Type    Statistic Name                                                               Value
------  ----------------------------------------------------------------  ----------------
STAT    cell num bytes in passthru during predicate offload                 28,004,319,232
STAT    cell num smart IO sessions using passthru mode due to cellsrv                    1
STAT    cell physical IO bytes eligible for predicate offload               83,886,137,344
STAT    cell physical IO bytes saved by storage index                       51,698,524,160
STAT    cell physical IO interconnect bytes returned by smart scan          28,004,930,160

Passthrough mode implies that the cells still perform a part of the Smart Scan, but instead of applying the predicate filtering, they pass the entire block to the RDBMS layer. You can read more about passthrough mode in Chapter 11.
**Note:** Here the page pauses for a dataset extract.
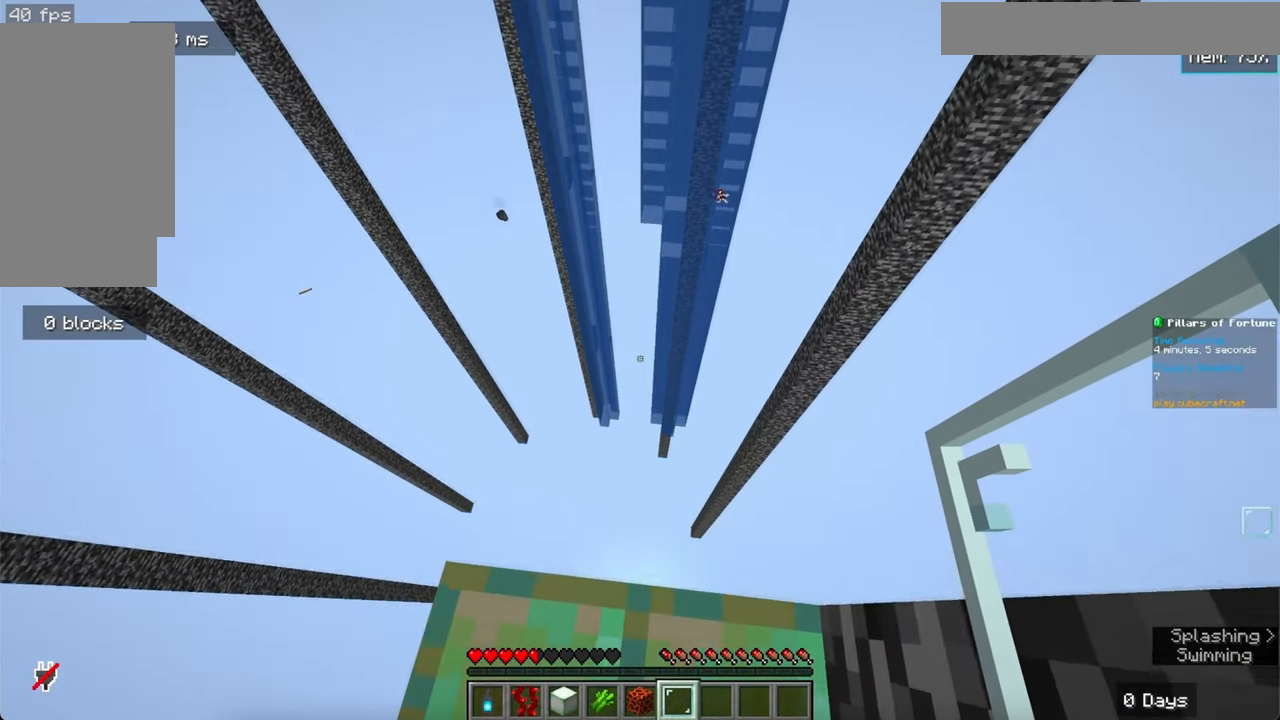
{"keys": ["s"], "mouse": [], "events": []}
How to Verify That Smart Scan Is Happening

One of the most important things you can learn about Exadata is how to identify whether a query has been able to take advantage of Smart Scans. Interestingly, the normal execution plan output produced by the DBMS_XPLAN package will not show you whether a Smart Scan was used or not. Here’s an example:

PLAN_TABLE_OUTPUT
-------------------------------------
SQL_ID  2y17pb7bnmpt0, child number 0
-------------------------------------
select count(*) from bigtab where id = 17000

Plan hash value: 2140185107

-------------------------------------------------------------------------------------
| Id  | Operation                  | Name   | Rows  | Bytes | Cost (%CPU)| Time     |
-------------------------------------------------------------------------------------
|   0 | SELECT STATEMENT           |        |       |       |  2779K(100)|          |
|   1 |  SORT AGGREGATE            |        |     1 |     6 |            |          |
|*  2 |   TABLE ACCESS STORAGE FULL| BIGTAB |    32 |   192 |  2779K  (1)| 00:01:49 |
-------------------------------------------------------------------------------------

Predicate Information (identified by operation id):
---------------------------------------------------

   2 - storage("ID"=17000)
       filter("ID"=17000)

Notice that the optimizer chose a TABLE ACCESS STORAGE FULL operation and that the predicate section shows a storage() predicate associated with step 2 of the plan. Both of these characteristics indicate that a Smart Scan was possible, but neither provides a definitive verification. In fact, the statement in this listing was not executed with a Smart Scan. If you wonder why, we set _serial_direct_read to never in the session just prior to executing the query.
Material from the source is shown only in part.